- [Excerpted data]:
====================

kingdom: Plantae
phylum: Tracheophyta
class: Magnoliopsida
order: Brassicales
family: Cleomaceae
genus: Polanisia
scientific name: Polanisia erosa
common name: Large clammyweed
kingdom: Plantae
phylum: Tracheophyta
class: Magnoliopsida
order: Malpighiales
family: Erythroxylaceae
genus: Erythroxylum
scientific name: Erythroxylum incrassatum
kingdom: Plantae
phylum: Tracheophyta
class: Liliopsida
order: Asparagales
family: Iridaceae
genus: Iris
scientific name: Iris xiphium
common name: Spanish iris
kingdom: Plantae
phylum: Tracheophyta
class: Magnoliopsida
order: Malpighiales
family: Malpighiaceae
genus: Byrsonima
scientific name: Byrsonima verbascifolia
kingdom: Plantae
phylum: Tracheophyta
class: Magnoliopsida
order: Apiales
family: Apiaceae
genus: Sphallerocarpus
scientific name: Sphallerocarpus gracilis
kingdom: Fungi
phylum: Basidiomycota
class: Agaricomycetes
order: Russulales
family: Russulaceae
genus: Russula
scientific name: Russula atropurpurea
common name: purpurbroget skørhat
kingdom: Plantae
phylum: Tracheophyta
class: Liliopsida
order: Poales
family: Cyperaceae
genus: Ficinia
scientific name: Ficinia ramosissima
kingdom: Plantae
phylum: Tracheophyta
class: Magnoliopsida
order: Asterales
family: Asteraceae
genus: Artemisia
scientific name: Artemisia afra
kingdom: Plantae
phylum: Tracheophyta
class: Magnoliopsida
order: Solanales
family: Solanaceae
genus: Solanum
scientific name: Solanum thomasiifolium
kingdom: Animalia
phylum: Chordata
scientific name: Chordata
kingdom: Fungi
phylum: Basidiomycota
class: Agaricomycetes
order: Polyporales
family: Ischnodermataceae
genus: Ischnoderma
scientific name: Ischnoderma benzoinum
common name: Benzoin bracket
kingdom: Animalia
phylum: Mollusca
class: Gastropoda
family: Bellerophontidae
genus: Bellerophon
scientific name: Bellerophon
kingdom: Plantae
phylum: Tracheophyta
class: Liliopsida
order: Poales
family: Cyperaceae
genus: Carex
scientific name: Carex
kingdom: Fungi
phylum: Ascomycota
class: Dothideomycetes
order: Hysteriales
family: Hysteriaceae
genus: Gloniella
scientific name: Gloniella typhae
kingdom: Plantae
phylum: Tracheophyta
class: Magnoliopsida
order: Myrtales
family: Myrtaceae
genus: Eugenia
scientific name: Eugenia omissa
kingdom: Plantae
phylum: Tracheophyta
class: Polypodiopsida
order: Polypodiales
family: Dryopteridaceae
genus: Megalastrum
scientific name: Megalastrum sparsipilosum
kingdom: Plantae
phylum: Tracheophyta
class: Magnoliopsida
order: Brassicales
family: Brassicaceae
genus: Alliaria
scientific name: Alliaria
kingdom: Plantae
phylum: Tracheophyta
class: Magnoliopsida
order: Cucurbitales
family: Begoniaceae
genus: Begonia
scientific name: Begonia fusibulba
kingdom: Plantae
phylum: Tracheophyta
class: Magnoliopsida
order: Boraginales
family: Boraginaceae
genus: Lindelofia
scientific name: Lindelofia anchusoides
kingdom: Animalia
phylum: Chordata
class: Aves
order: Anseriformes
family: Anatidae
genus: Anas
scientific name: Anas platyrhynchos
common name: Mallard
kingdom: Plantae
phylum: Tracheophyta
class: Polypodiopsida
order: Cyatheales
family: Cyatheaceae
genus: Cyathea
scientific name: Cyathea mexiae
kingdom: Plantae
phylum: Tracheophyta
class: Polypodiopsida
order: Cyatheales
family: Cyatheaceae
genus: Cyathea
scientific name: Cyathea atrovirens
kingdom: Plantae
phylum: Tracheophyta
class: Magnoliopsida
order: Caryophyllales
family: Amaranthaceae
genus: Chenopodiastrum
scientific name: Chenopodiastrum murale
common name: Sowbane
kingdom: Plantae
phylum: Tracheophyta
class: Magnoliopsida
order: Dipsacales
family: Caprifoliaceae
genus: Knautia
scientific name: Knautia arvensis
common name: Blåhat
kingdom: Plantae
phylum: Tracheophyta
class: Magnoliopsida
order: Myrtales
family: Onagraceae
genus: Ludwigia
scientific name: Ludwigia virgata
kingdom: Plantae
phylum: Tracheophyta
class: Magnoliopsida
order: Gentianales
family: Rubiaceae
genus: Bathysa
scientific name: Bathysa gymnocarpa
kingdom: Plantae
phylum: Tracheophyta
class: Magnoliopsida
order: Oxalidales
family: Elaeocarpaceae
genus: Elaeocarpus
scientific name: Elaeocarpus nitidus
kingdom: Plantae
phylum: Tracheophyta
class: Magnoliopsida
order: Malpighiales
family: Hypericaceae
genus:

====================

- [Exercise requirements]:
Rewrite the whole listing with every "common name" changed to "vernacular name", leaving all other text as it is.

- [Answer to the task]:
kingdom: Plantae
phylum: Tracheophyta
class: Magnoliopsida
order: Brassicales
family: Cleomaceae
genus: Polanisia
scientific name: Polanisia erosa
vernacular name: Large clammyweed
kingdom: Plantae
phylum: Tracheophyta
class: Magnoliopsida
order: Malpighiales
family: Erythroxylaceae
genus: Erythroxylum
scientific name: Erythroxylum incrassatum
kingdom: Plantae
phylum: Tracheophyta
class: Liliopsida
order: Asparagales
family: Iridaceae
genus: Iris
scientific name: Iris xiphium
vernacular name: Spanish iris
kingdom: Plantae
phylum: Tracheophyta
class: Magnoliopsida
order: Malpighiales
family: Malpighiaceae
genus: Byrsonima
scientific name: Byrsonima verbascifolia
kingdom: Plantae
phylum: Tracheophyta
class: Magnoliopsida
order: Apiales
family: Apiaceae
genus: Sphallerocarpus
scientific name: Sphallerocarpus gracilis
kingdom: Fungi
phylum: Basidiomycota
class: Agaricomycetes
order: Russulales
family: Russulaceae
genus: Russula
scientific name: Russula atropurpurea
vernacular name: purpurbroget skørhat
kingdom: Plantae
phylum: Tracheophyta
class: Liliopsida
order: Poales
family: Cyperaceae
genus: Ficinia
scientific name: Ficinia ramosissima
kingdom: Plantae
phylum: Tracheophyta
class: Magnoliopsida
order: Asterales
family: Asteraceae
genus: Artemisia
scientific name: Artemisia afra
kingdom: Plantae
phylum: Tracheophyta
class: Magnoliopsida
order: Solanales
family: Solanaceae
genus: Solanum
scientific name: Solanum thomasiifolium
kingdom: Animalia
phylum: Chordata
scientific name: Chordata
kingdom: Fungi
phylum: Basidiomycota
class: Agaricomycetes
order: Polyporales
family: Ischnodermataceae
genus: Ischnoderma
scientific name: Ischnoderma benzoinum
vernacular name: Benzoin bracket
kingdom: Animalia
phylum: Mollusca
class: Gastropoda
family: Bellerophontidae
genus: Bellerophon
scientific name: Bellerophon
kingdom: Plantae
phylum: Tracheophyta
class: Liliopsida
order: Poales
family: Cyperaceae
genus: Carex
scientific name: Carex
kingdom: Fungi
phylum: Ascomycota
class: Dothideomycetes
order: Hysteriales
family: Hysteriaceae
genus: Gloniella
scientific name: Gloniella typhae
kingdom: Plantae
phylum: Tracheophyta
class: Magnoliopsida
order: Myrtales
family: Myrtaceae
genus: Eugenia
scientific name: Eugenia omissa
kingdom: Plantae
phylum: Tracheophyta
class: Polypodiopsida
order: Polypodiales
family: Dryopteridaceae
genus: Megalastrum
scientific name: Megalastrum sparsipilosum
kingdom: Plantae
phylum: Tracheophyta
class: Magnoliopsida
order: Brassicales
family: Brassicaceae
genus: Alliaria
scientific name: Alliaria
kingdom: Plantae
phylum: Tracheophyta
class: Magnoliopsida
order: Cucurbitales
family: Begoniaceae
genus: Begonia
scientific name: Begonia fusibulba
kingdom: Plantae
phylum: Tracheophyta
class: Magnoliopsida
order: Boraginales
family: Boraginaceae
genus: Lindelofia
scientific name: Lindelofia anchusoides
kingdom: Animalia
phylum: Chordata
class: Aves
order: Anseriformes
family: Anatidae
genus: Anas
scientific name: Anas platyrhynchos
vernacular name: Mallard
kingdom: Plantae
phylum: Tracheophyta
class: Polypodiopsida
order: Cyatheales
family: Cyatheaceae
genus: Cyathea
scientific name: Cyathea mexiae
kingdom: Plantae
phylum: Tracheophyta
class: Polypodiopsida
order: Cyatheales
family: Cyatheaceae
genus: Cyathea
scientific name: Cyathea atrovirens
kingdom: Plantae
phylum: Tracheophyta
class: Magnoliopsida
order: Caryophyllales
family: Amaranthaceae
genus: Chenopodiastrum
scientific name: Chenopodiastrum murale
vernacular name: Sowbane
kingdom: Plantae
phylum: Tracheophyta
class: Magnoliopsida
order: Dipsacales
family: Caprifoliaceae
genus: Knautia
scientific name: Knautia arvensis
vernacular name: Blåhat
kingdom: Plantae
phylum: Tracheophyta
class: Magnoliopsida
order: Myrtales
family: Onagraceae
genus: Ludwigia
scientific name: Ludwigia virgata
kingdom: Plantae
phylum: Tracheophyta
class: Magnoliopsida
order: Gentianales
family: Rubiaceae
genus: Bathysa
scientific name: Bathysa gymnocarpa
kingdom: Plantae
phylum: Tracheophyta
class: Magnoliopsida
order: Oxalidales
family: Elaeocarpaceae
genus: Elaeocarpus
scientific name: Elaeocarpus nitidus
kingdom: Plantae
phylum: Tracheophyta
class: Magnoliopsida
order: Malpighiales
family: Hypericaceae
genus:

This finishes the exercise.